**EXERCISE INPUT:**

■ ■ ■ ■ ■ ■ ■

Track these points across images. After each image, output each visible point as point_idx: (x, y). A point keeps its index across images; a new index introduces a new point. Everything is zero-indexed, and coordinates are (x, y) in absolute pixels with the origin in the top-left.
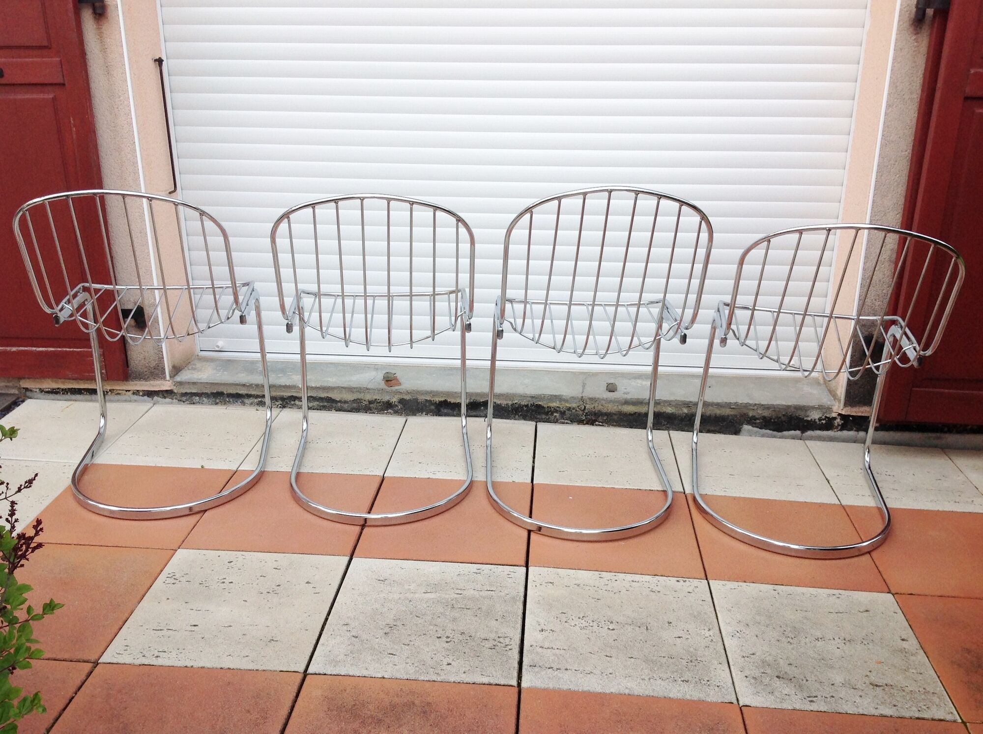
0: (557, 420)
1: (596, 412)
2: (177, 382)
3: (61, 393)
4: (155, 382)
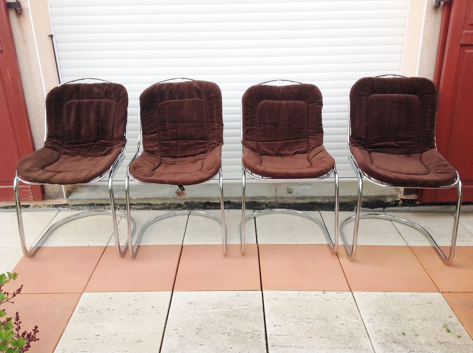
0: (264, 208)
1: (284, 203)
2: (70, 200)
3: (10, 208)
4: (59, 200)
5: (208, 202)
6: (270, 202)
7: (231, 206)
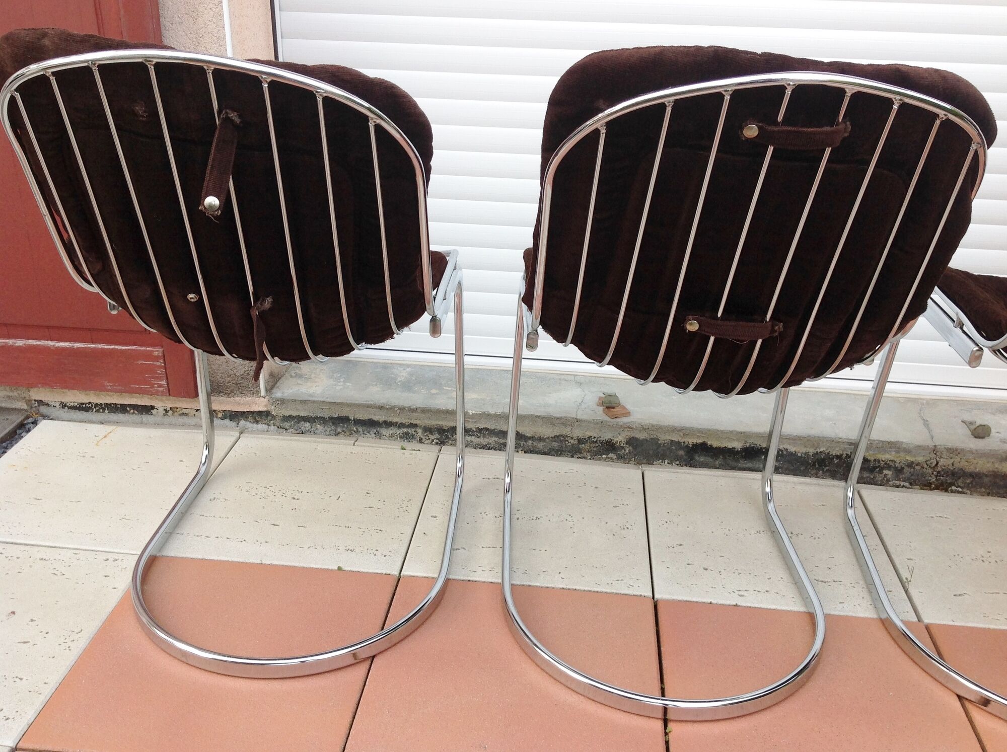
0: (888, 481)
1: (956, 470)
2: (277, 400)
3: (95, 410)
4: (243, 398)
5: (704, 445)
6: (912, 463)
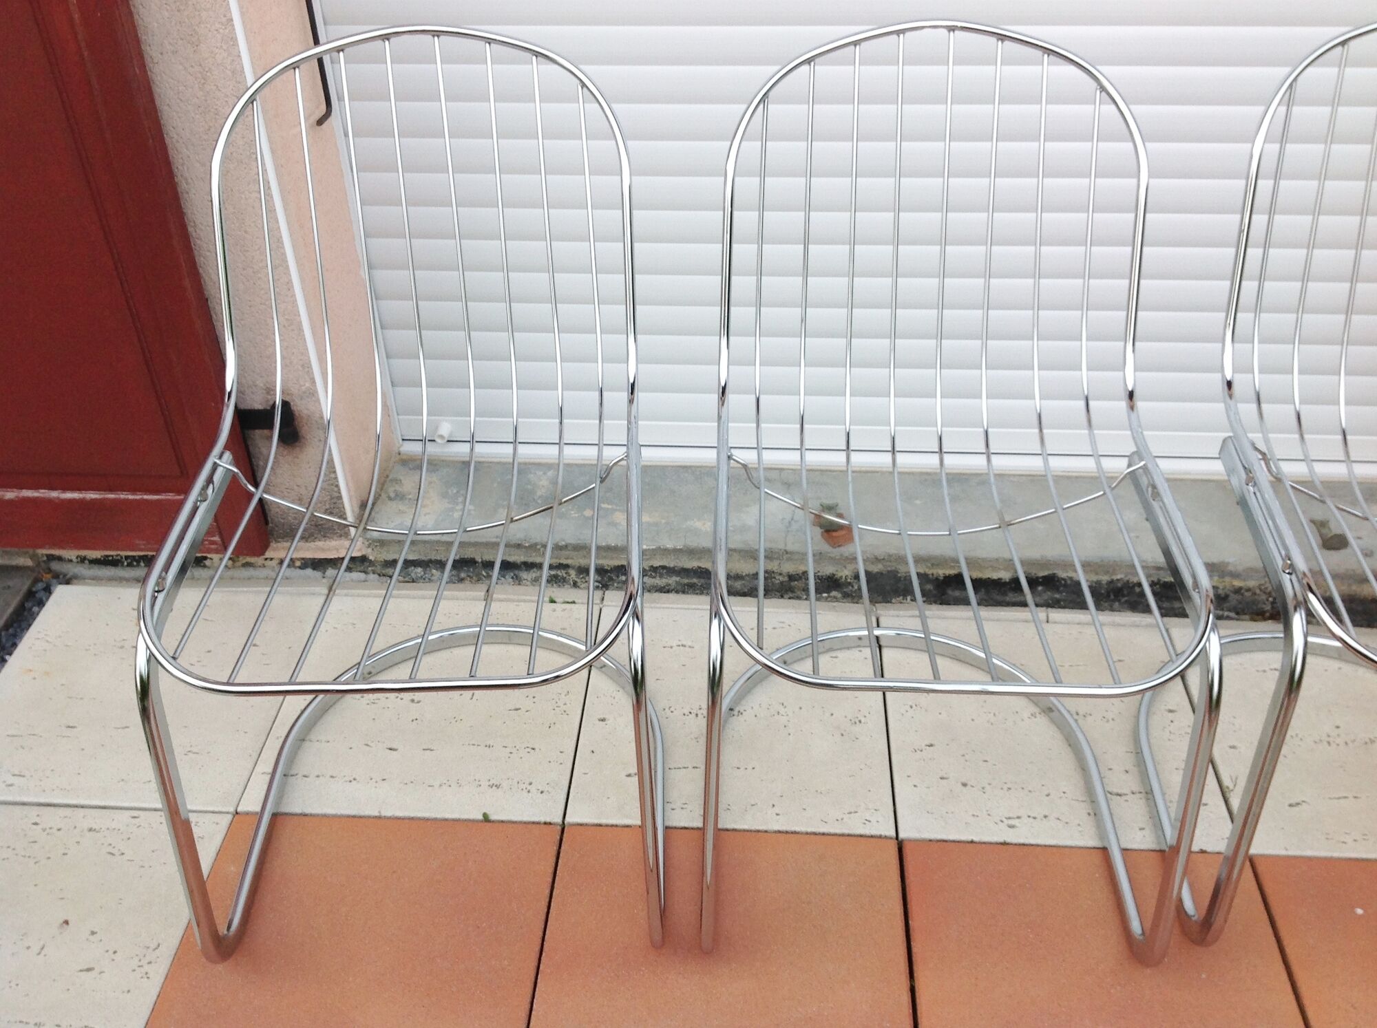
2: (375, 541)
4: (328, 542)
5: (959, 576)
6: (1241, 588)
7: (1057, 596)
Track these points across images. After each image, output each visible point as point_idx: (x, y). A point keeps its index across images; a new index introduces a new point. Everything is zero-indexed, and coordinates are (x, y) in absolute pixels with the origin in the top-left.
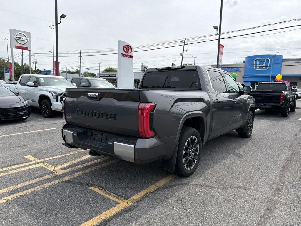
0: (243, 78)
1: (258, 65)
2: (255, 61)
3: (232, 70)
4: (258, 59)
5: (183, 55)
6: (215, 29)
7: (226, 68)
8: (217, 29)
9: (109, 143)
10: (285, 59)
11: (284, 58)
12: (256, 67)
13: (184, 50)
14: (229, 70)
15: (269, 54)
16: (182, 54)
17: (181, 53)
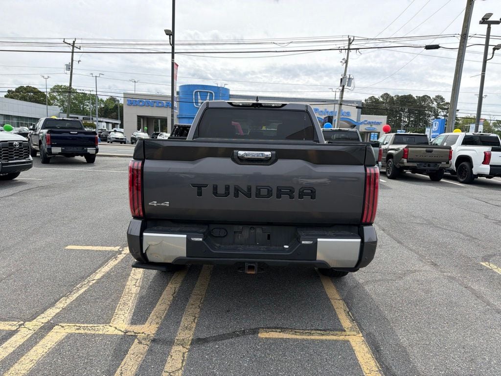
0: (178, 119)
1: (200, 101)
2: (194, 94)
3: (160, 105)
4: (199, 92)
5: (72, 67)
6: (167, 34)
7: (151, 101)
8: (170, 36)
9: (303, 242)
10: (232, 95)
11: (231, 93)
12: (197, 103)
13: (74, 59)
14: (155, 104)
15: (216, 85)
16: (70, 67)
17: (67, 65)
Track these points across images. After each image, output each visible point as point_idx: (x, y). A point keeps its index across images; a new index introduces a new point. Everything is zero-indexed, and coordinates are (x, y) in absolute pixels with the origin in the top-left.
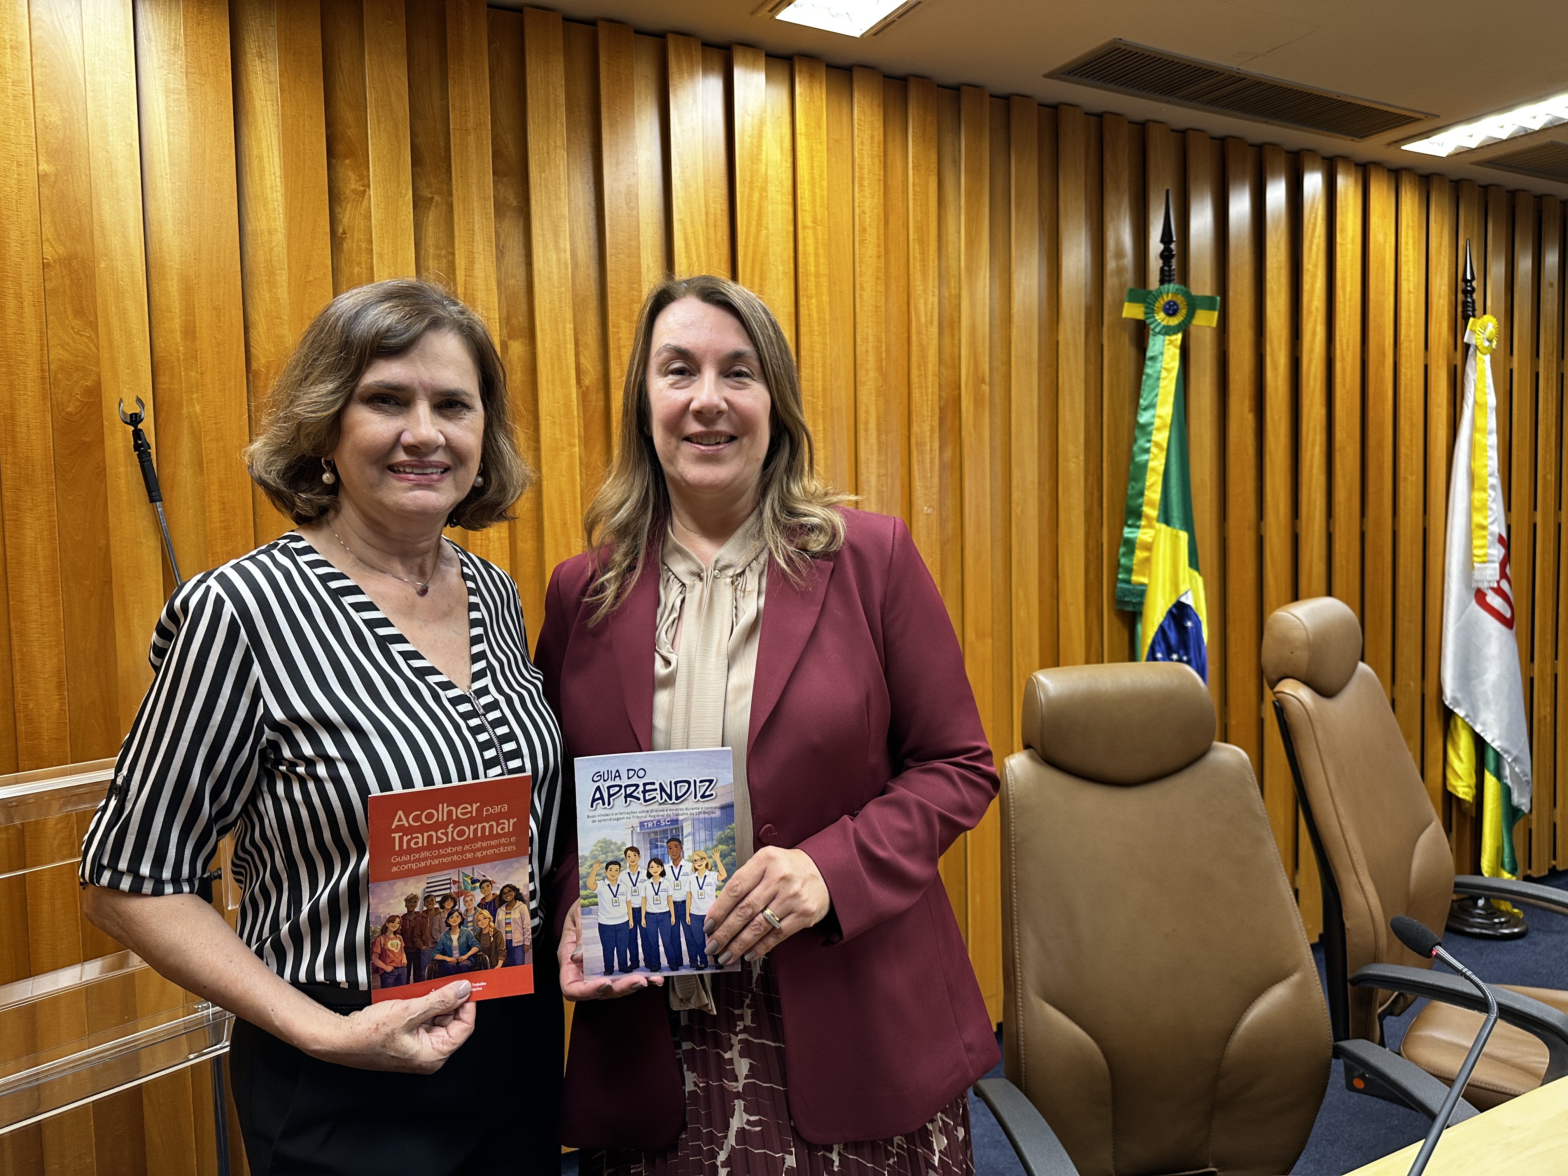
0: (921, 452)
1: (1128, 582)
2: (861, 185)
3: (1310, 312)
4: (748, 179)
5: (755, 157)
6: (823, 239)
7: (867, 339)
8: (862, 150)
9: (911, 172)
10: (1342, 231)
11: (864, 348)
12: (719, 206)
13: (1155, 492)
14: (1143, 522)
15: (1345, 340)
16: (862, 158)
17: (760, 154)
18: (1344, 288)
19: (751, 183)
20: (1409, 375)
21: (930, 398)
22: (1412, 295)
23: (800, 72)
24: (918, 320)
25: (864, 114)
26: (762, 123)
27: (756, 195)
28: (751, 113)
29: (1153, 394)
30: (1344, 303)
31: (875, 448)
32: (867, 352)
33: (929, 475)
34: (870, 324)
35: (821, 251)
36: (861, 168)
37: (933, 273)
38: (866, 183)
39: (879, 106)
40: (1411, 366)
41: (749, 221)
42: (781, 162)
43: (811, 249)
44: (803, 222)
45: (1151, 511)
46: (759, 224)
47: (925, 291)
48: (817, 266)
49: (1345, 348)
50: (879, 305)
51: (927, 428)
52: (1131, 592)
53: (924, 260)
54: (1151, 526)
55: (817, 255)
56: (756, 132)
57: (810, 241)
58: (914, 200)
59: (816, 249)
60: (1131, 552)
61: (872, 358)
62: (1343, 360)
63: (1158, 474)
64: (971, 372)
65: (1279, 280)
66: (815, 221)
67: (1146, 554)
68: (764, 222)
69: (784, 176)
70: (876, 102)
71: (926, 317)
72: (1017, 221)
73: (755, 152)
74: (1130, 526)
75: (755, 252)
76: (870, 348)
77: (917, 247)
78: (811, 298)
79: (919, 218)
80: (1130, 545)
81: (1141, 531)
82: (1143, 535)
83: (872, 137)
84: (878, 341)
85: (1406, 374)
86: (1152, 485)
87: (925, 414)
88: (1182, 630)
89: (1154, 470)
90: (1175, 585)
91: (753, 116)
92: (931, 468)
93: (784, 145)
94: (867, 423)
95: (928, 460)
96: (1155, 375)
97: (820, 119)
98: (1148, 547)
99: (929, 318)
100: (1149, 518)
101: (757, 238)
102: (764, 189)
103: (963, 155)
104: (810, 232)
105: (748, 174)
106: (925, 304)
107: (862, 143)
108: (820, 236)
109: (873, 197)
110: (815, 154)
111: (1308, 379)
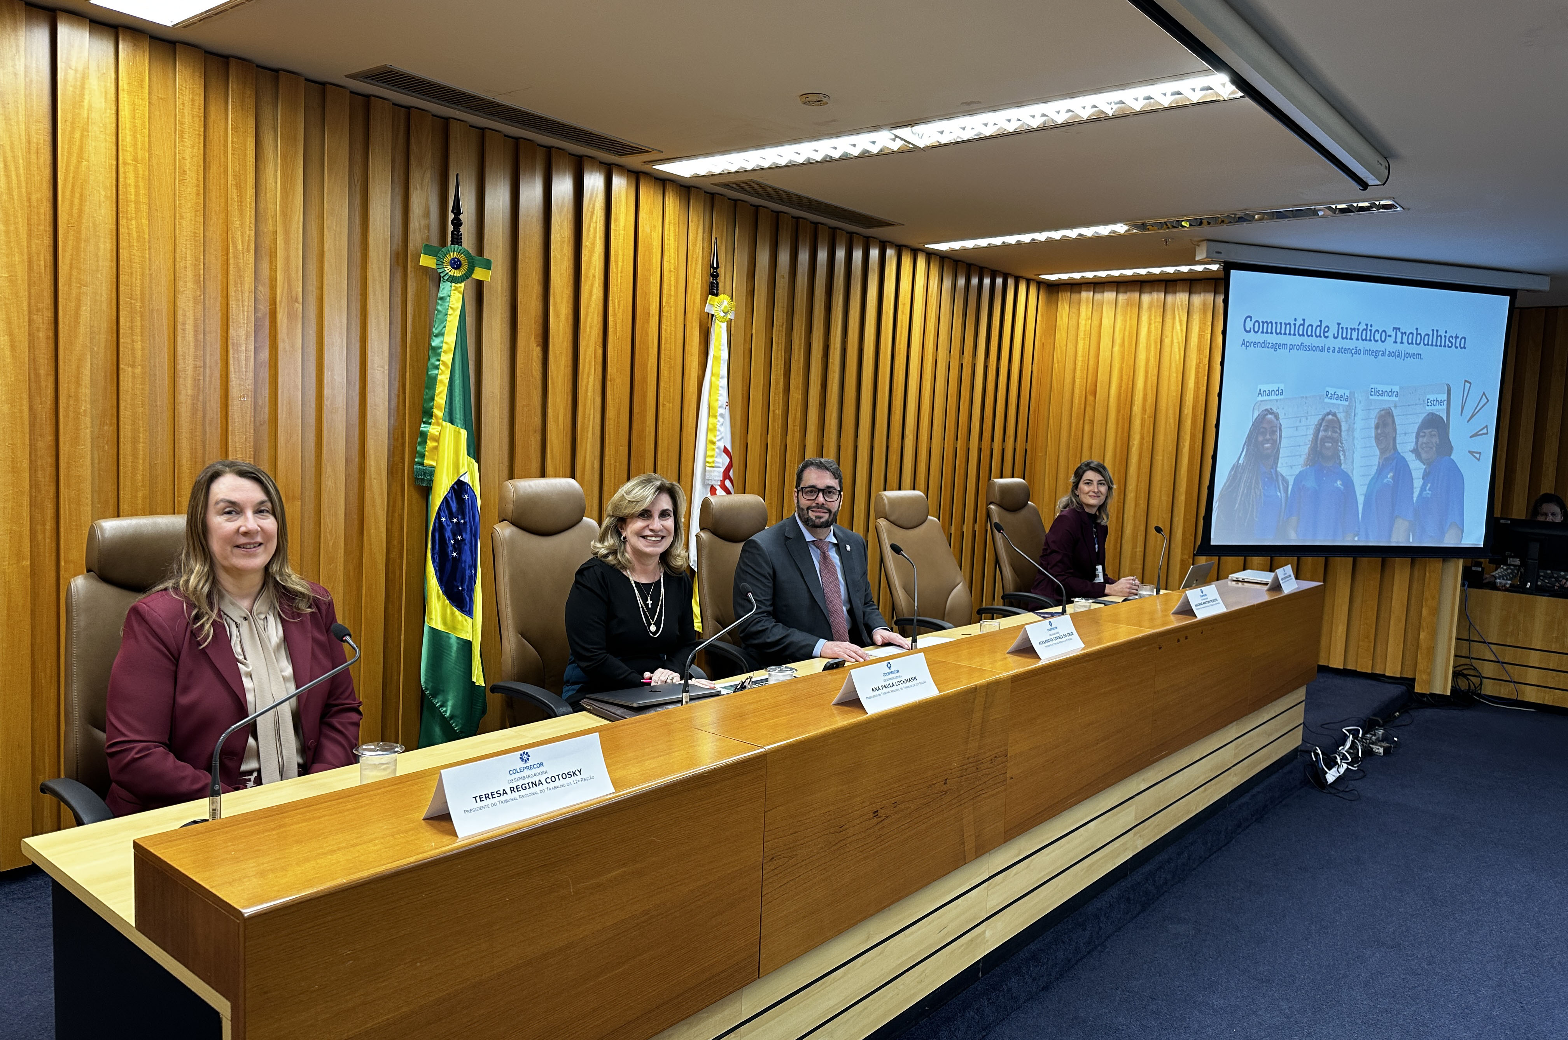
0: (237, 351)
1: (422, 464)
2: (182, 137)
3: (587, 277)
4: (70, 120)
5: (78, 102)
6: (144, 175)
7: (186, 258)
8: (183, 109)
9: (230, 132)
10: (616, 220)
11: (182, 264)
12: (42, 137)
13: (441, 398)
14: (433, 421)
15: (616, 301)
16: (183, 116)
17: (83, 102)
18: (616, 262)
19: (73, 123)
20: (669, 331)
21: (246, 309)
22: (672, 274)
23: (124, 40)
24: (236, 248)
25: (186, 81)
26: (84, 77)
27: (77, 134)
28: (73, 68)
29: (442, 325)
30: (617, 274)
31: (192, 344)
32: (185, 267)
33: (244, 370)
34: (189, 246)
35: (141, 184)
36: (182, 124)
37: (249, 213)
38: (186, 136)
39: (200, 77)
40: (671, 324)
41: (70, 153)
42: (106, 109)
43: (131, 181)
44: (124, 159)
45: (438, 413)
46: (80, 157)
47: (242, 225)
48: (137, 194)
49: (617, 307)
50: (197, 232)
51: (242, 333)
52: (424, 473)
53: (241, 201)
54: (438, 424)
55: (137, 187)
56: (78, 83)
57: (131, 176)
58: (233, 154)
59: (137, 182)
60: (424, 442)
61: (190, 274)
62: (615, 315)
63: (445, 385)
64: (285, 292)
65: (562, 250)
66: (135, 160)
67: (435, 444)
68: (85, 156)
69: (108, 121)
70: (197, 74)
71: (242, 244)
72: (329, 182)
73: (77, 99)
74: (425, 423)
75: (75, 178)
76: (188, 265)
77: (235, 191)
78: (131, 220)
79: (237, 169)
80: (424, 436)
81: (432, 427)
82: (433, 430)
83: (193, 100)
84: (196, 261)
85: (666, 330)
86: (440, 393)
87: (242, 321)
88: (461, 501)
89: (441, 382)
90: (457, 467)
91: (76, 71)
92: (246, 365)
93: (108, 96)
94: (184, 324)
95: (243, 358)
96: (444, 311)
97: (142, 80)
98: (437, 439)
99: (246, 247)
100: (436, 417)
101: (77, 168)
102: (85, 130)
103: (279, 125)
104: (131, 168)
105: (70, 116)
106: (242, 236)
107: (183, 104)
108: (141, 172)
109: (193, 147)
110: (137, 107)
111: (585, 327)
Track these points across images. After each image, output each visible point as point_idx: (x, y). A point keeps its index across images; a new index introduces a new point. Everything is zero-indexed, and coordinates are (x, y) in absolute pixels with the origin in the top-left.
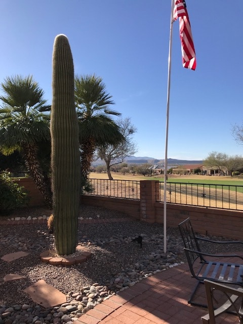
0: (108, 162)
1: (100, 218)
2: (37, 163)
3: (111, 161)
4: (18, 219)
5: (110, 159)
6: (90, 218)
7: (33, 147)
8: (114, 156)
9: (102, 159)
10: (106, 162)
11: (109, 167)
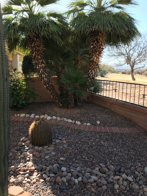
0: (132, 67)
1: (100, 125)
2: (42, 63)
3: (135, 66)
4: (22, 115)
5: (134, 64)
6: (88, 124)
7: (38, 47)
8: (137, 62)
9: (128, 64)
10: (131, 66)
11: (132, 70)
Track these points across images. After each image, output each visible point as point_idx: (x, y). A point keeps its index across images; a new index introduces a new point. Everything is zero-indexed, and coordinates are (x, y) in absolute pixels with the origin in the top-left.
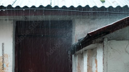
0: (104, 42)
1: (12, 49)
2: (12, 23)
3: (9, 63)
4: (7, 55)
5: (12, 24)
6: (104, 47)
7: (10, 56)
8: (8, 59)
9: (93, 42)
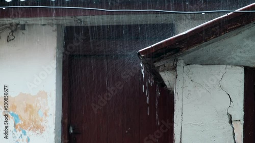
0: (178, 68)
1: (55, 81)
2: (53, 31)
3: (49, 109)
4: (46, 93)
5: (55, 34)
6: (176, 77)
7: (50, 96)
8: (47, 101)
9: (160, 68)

■ ■ ■ ■ ■ ■ ■

**WORK REQUEST:**
Please copy the listing word for word from its first line through the line containing "1: (596, 412)", including both of those lines, and leave the picture line out of your answer.

**RESPONSE BELOW:**
Track these points across images. After each image, output each visible point as point_idx: (x, y). A point keeps its index across images; a new index introduces a new point. Everything is zero-indexed, and coordinates are (x, y) in absolute pixels with the origin in the top-left.
0: (557, 420)
1: (596, 412)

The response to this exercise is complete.